El pasado 25 de noviembre fue presentado, en el Centro Social AutogestionadoBarrio Tiétar, el libro ¿Para qué servimos los filósofos?, de Carlos Fernández Liria(Facultad de Filosofía, UCM); introducido y presentado por Daniel Noya, poeta y profesor en el IES La Adrada.
En estos márgenes, poco diremos sobre la excelencia académica y escritora de este profesor universitario, sobre su dignidad como intelectual comprometido en el uso público de la palabra. Sus intervenciones en la polémica de las reformas educativas, su defensa de los derechos de los trabajadores y de los espacios políticos y económicos alternativos están al alcance de cualquiera en internet.
¿Para qué servimos los filósofos? es, en primer lugar, una buena introducción a la filosofía. También es una encendida defensa de las instituciones públicas que, con enorme esfuerzo, se ha conseguido arrancar al devenir. Es, en fin, un recordatorio de las exigencias teóricas y prácticas de la razón en el intento de hacerse con las riendas del curso de las cosas. Al contrario de como habitualmente se dice, no es la historia la que pone a cada uno y a cada cosa en su lugar, sino el Derecho y la Verdad, las instituciones jurídicas y científicas, espacios que deben ser preservados de la insaciabilidad acelerada, desesperada, suicida, del capitalismo; lugares que deben ser protegidos por leyes inflexibles ante el asalto de la historia, de la sociedad y sus componendas e intereses.
Ante la indolencia o la desorientación, el autor insiste una y otra vez: la belleza, la justicia y la verdad, no son fruto del tiempo, sino de la acción y el conocimiento humanos. Estas abstracciones y ‘especulaciones filosóficas’ necesitan condiciones materiales de existencia para poder germinar y hacer la vida digna de ser vivida: hospitales, centros de investigación, escuelas, profesorado, personal sanitario… Y estas condiciones deben estar al alcance de toda la ciudadanía, es decir, han de ser públicas.

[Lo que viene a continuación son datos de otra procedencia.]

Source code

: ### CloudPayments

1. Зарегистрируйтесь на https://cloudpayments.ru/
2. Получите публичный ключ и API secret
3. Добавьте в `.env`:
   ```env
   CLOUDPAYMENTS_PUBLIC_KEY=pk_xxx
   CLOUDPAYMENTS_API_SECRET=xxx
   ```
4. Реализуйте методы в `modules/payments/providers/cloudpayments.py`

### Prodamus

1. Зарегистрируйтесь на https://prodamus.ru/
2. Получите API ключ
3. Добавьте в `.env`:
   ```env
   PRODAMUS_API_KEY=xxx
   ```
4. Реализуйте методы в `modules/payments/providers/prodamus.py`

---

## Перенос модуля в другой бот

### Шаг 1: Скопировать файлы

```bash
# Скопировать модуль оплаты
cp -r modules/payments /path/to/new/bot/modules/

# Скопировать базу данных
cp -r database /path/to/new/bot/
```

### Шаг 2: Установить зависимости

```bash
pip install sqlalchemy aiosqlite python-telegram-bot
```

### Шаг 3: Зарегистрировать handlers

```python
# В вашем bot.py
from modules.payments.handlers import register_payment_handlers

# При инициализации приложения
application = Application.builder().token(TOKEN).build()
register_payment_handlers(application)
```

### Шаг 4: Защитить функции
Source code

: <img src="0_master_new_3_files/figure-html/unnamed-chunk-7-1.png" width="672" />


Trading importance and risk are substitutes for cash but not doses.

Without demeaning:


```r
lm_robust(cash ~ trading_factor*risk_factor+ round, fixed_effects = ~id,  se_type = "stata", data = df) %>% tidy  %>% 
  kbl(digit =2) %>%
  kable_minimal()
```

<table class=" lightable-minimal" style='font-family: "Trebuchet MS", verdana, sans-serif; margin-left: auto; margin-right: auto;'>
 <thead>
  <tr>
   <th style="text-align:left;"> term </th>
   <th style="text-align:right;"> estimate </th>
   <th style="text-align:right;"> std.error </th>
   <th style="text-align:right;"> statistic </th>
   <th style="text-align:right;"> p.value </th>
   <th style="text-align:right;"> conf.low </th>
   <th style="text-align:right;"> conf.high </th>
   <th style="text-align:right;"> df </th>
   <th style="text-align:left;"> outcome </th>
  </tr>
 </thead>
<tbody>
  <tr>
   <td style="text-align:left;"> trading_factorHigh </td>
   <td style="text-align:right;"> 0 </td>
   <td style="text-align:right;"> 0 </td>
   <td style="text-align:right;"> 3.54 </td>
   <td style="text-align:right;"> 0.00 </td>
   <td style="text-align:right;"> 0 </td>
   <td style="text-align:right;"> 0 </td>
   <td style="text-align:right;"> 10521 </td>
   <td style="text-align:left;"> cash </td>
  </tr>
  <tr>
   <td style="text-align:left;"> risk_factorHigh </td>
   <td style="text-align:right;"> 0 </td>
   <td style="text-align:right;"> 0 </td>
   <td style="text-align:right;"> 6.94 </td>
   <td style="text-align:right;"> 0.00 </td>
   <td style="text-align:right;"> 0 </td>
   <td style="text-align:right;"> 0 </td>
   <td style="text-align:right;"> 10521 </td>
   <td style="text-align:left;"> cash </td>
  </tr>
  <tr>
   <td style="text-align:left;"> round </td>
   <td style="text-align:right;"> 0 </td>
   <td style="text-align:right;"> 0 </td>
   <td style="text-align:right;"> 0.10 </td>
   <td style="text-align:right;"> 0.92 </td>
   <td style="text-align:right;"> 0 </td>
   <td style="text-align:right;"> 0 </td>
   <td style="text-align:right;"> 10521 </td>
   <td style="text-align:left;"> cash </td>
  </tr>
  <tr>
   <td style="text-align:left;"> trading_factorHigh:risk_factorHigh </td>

Los mercados (expresión que parece ganar con el tiempo un timbre mítico, religioso) tratan (inútilmente) de saciarse cada mañana con el sacrificio de estos espacios. Entre ellos están las Universidades públicas y dentro de estas, especialmente amenazadas, las Facultades de Filosofía. Probablemente, con su destrucción, las cuestiones sobre las que merodea una y otra vez este saber no desaparecerán de los afanes humanos; pero sí esa especie de artesanía de la razón, el cuidado, el trabajo sobre la herencia acumulada del conocimiento humano y sus (tantas veces trágicos) intentos de introducir la razón en el mundo. Con ello serán gravemente menoscabadas las posibilidades de dar cuenta del atolladero en el que estamos.
¿Para qué sirven los filósofos? Para recordarnos constantemente, irritantemente, como molestos tábanos socráticos, que la historia (entendida como el acontecer determinado por la dominación, la explotación de clase, la supervivencia, la adaptación…) no tiene autoridad para decirle a la razón lo que debe ser; para recordar que el conocimiento es indispensable para el acierto político.